§ **Supplied material**:

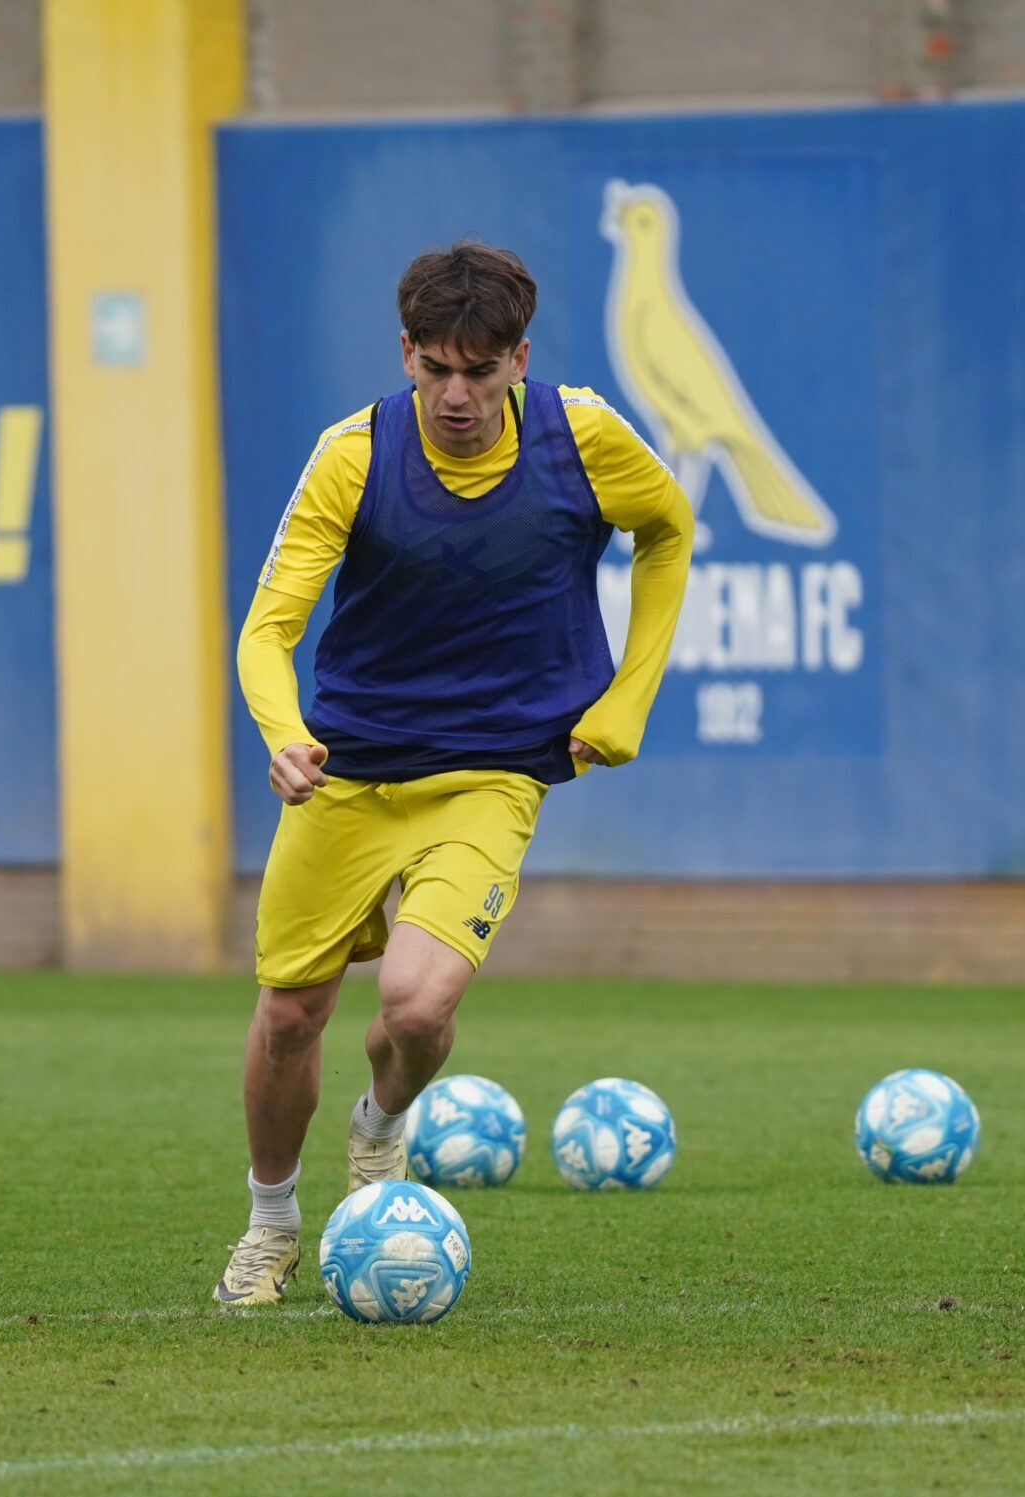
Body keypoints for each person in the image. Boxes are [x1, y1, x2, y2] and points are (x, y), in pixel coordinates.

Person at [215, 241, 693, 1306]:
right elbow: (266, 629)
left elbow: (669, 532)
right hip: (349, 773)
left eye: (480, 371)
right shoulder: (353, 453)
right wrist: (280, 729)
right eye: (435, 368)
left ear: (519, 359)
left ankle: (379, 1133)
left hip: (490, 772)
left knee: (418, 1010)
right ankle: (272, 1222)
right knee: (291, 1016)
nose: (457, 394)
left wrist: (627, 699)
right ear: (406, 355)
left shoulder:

§ **Goal of the exercise**:
Only these lines belong in the answer: the first line of the listing above through the line holding "right shoulder: (353, 453)", printed exactly and without pictures.

§ **Answer box**:
Body keypoints for each person in the image. Boxes are [x1, y1, x2, y2] and points are (x, y), in pixel coordinates.

Person at [215, 241, 693, 1306]:
right elbow: (266, 629)
left elbow: (669, 532)
right hip: (349, 773)
left eye: (480, 371)
right shoulder: (353, 453)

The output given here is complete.